ALDOT proposes U.S. 280 changes

By KATIE MCDOWELL/Lifestyles Editor

The Alabama Department of Transportation introduced improvements to U.S. Highway 280 during a public involvement meeting Nov. 19 at the Cahaba Grand Conference Center in Birmingham.

During an open house and presentation, ALDOT officials introduced the proposed changes, which will affect 26 intersections between Hollywood Boulevard and Hugh Daniel Drive.

The improvements include the following actions, according to an ALDOT statement:

• Remove or modify traffic signals

• Modify pavement markings, stripes and signage

• Eliminate access points

• Eliminate or modify turning movements and median crossings

• Reconstruct/reconfigure side streets to modify through and turning movements

• Widen intersections to accommodate additional turn lanes

• Addition of auxiliary lanes.

Brian Davis, ALDOT 3rd Division Engineer, said the project will cost approximately $15 million. He said they hope to begin construction in early summer 2013 and complete it by November 2013.

“Our overall goal is to get more green time on 280,” he said.

“Green time” is the amount of time stoplights are green. Davis said the average stoplight cycle on U.S. 280 is 200 seconds. In other words, it takes a little more than three minutes for a light to turn from red to green for any lane of traffic.

The problem, Davis said, was U.S. 280 was receiving approximately 100 of the 200 seconds of green time.

“You’re seeing the side streets are having a tremendous impact on 280,” he said. “Our goal is to modify some of those side streets movements … and give the green time back to 280.”

Davis said the goal is to add about 20 seconds to U.S. 280 green time, which will bring it to 120 seconds per cycle.

ALDOT is also working on an “adaptive signal system,” which will use cameras to adjust the stoplights depending on the flow of traffic at that time.

“When you get those two projects together, we feel like it will be a meaningful improvement on 280,” he said.

Darrell Skipper of Skipper Consulting, a Birmingham engineering firm that oversaw the proposal, said U.S. 280 has traffic problems because it now serves two functions.
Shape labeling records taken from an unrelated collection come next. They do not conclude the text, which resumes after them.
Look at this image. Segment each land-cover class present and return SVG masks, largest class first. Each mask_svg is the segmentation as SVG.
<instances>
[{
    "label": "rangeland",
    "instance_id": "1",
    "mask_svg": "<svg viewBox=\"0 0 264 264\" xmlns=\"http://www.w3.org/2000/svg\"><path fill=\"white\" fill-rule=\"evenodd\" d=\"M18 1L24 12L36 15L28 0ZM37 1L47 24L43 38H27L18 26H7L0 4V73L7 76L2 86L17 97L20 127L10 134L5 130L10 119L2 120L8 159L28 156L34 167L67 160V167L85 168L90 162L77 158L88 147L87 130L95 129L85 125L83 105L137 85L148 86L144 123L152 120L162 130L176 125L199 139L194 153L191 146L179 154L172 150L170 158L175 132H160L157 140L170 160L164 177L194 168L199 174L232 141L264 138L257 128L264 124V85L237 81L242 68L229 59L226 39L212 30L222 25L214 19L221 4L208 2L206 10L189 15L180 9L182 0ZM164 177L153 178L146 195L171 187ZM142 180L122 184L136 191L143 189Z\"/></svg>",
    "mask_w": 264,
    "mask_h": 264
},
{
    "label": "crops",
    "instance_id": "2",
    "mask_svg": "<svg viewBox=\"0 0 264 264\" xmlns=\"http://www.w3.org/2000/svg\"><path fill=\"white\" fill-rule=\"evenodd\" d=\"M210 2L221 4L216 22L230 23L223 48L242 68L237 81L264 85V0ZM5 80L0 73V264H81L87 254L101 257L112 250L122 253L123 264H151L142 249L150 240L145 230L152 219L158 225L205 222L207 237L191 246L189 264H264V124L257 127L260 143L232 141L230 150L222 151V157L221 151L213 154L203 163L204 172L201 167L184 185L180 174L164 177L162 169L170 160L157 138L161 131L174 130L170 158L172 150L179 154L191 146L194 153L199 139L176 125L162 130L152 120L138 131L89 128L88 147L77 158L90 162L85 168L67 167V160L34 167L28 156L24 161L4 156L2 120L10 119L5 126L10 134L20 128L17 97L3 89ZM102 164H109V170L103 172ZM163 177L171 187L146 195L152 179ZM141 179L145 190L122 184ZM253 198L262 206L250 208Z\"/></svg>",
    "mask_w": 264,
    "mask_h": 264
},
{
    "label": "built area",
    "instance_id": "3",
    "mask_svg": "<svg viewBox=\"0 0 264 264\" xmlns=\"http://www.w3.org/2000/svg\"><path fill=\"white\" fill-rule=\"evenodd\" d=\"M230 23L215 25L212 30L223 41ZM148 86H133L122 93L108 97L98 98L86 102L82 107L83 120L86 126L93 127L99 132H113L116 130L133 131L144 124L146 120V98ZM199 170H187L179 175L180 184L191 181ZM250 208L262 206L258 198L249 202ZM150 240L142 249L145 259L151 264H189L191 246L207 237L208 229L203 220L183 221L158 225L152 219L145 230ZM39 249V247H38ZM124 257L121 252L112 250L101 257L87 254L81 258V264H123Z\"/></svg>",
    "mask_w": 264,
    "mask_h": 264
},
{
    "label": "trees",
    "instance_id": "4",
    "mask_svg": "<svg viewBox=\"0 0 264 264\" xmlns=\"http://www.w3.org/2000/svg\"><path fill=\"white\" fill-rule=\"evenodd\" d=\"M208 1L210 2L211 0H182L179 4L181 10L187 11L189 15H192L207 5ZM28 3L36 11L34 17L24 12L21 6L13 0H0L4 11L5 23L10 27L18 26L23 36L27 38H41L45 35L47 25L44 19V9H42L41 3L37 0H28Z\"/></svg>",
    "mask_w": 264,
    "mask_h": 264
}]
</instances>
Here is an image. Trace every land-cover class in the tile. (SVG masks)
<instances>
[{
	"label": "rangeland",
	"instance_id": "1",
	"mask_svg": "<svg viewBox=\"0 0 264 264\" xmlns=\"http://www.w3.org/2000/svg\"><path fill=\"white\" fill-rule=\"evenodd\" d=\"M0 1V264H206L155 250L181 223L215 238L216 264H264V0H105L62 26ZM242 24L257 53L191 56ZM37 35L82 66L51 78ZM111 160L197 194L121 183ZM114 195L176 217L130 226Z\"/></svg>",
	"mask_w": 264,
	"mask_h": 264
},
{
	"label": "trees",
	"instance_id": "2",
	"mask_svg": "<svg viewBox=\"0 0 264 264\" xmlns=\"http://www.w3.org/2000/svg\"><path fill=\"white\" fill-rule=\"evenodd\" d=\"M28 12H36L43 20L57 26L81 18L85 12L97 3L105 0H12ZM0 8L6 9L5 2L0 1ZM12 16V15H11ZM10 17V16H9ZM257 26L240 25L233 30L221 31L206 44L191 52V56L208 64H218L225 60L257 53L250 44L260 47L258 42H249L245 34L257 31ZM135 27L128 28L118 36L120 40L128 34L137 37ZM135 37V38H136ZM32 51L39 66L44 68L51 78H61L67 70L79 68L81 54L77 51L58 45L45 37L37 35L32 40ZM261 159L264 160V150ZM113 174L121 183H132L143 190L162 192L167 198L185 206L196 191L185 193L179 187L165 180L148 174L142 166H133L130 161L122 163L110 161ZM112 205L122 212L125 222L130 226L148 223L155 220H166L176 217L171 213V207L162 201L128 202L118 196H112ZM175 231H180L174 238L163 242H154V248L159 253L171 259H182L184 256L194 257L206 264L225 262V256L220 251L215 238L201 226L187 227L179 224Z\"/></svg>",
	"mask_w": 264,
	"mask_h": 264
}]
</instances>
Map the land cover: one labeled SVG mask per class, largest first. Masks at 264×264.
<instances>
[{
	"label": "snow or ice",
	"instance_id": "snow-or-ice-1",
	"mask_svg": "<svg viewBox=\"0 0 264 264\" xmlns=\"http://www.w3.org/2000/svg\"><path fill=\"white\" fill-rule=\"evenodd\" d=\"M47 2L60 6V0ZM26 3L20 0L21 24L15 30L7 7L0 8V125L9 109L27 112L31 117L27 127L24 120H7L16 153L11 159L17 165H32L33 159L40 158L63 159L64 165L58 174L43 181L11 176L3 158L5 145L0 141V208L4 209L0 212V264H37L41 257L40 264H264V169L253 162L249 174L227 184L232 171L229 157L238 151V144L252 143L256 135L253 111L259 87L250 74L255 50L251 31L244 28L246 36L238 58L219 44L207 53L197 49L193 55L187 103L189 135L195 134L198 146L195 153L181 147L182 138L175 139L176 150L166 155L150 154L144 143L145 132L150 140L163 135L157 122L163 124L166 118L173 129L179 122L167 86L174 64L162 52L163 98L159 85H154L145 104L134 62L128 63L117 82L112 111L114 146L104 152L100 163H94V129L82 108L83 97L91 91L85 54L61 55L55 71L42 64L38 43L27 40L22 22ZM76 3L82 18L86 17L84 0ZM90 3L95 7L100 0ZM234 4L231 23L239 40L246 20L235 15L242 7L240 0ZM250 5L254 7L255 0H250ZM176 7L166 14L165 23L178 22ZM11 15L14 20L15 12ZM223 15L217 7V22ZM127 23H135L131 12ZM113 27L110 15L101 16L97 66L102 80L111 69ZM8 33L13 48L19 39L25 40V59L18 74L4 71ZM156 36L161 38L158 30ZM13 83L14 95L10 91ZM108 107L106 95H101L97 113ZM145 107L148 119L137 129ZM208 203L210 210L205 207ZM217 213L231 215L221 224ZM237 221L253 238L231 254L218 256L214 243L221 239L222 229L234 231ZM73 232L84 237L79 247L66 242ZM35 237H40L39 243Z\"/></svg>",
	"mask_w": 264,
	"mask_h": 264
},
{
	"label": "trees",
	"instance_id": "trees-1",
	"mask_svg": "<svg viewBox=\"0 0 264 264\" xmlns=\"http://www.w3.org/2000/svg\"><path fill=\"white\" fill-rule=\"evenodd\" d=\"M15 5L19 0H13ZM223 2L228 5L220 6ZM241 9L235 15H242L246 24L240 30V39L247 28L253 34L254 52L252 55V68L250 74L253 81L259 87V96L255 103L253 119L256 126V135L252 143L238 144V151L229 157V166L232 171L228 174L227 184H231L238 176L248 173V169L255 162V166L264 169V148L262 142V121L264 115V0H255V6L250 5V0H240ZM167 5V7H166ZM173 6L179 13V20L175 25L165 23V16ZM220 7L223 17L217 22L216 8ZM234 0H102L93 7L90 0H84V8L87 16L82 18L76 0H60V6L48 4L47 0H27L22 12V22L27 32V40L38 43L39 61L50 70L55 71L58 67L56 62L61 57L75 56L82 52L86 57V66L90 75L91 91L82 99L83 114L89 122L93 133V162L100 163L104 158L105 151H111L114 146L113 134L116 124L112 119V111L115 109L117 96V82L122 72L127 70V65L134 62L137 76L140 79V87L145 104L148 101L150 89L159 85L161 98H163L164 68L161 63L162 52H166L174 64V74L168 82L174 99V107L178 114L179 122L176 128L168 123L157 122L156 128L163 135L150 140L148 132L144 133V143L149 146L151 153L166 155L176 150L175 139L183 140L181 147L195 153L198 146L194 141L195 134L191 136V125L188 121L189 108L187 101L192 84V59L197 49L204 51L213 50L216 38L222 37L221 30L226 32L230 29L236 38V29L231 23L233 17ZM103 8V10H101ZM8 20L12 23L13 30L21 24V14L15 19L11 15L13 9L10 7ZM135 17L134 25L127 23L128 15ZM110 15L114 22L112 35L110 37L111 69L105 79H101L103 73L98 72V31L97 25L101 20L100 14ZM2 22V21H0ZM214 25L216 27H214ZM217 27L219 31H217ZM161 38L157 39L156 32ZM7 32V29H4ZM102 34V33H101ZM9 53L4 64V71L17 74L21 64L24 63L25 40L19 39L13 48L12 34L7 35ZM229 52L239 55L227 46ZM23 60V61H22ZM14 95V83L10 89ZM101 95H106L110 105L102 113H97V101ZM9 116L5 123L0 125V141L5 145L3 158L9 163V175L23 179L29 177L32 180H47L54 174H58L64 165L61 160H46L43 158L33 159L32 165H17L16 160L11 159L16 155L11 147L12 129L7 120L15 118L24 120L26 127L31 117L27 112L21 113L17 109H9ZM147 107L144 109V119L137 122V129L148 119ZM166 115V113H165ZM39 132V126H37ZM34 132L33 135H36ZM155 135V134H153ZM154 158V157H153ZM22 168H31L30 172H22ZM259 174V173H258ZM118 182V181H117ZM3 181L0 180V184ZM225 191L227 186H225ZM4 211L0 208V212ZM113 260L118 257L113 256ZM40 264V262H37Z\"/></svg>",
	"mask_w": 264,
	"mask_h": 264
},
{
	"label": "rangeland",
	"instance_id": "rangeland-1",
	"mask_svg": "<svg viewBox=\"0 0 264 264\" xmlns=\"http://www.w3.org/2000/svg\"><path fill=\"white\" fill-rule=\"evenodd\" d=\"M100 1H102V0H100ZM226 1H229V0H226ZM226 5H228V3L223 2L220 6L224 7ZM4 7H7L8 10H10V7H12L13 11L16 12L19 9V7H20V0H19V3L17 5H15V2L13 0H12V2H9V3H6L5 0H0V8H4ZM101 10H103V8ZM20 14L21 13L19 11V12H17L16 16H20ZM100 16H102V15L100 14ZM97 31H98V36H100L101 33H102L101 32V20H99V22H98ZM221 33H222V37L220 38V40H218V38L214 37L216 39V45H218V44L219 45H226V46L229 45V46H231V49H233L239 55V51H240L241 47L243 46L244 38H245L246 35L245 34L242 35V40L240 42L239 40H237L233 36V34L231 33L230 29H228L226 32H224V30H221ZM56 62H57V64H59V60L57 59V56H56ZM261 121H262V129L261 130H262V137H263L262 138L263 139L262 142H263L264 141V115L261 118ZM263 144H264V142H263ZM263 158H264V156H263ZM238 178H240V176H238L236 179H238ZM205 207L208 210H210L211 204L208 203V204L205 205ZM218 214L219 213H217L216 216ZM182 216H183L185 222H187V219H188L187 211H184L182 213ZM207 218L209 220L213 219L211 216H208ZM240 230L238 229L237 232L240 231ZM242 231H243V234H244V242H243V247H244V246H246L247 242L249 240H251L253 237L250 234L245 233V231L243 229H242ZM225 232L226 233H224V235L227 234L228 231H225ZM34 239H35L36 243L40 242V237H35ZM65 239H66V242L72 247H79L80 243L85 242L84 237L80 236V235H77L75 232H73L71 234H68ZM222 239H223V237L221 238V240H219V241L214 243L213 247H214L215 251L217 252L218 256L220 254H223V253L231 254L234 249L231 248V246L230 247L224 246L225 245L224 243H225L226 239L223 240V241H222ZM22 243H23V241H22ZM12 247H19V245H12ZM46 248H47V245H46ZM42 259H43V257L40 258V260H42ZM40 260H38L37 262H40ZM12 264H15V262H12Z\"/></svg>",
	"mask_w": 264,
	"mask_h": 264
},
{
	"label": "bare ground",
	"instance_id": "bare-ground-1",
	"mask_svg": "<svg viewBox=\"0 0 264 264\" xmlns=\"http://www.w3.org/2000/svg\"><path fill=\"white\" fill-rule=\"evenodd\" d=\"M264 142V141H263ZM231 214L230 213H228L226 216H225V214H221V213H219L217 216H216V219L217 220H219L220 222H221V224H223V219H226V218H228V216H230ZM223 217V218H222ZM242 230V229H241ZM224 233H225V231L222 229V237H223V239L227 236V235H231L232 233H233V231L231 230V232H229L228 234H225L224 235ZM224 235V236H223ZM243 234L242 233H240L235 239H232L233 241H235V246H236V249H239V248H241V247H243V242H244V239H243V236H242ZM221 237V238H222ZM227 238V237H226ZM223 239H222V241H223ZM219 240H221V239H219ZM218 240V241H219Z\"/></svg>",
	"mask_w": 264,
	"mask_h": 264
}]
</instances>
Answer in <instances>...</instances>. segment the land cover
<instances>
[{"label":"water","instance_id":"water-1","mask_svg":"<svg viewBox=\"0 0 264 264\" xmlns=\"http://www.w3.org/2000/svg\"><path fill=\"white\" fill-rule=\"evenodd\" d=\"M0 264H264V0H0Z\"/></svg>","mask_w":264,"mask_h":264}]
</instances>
It must provide mobility for commuters traveling to and from Birmingham, as well as providing local access to communities and retail areas.

Skipper said the proposed changes will result in a conservative increase of 4-5 miles per hour and a 20 percent savings in fuel during a driver’s U.S. 280 commute.

He also said the construction will be planned with regard to peak traffic and lanes will only be closed at night or on weekends.

Greystone resident Jay Phelan said he had concerns about how commuters will handle the proposed changes.

“People are going to have to really be educated about where they can no longer make turns,” he said.

However, he said he felt that the proposal would benefit commuters as a whole.

“I think the overall effect is going to be positive for anyone using more than one intersection,” he said.

James Talbert, a Meadowbrook resident, also expressed concern about how drivers will react to the changes and asked that the new signs be clearly marked.

“We’re going to have a hard time adapting to this. This is going to be a big change for us old-timers,” he said during a commenting session following the presentation.

Several retailers and elected officials, mostly from Jefferson County, also expressed concern about safety issues and reduced traffic flow to businesses during the commenting session.

Davis said the changes introduced Nov. 19 are inexpensive, short-term solutions to U.S. 280 traffic because the changes can be made without buying right-of-way. He also said the elevated toll road, which ALDOT proposed several years ago to a heated response, remains the permanent solution.

ALDOT is currently examining the costs of the proposed toll road to see if it is an economically feasible solution.

“It may be the fix, but it may be one of those things that we just can’t afford to do and it may be the fix that people just aren’t ready for,” Davis said.

ALDOT Director John Cooper said the department has limited funds from taxpayers for roadwork throughout the state. ALDOT’s main goals are to maintain and preserve the current infrastructure and to find ways to improve current flow along major roads.

“What I’m telling you is building more lanes and building new roads is something that, by and large across the state, we do not have the funding to do,” he said.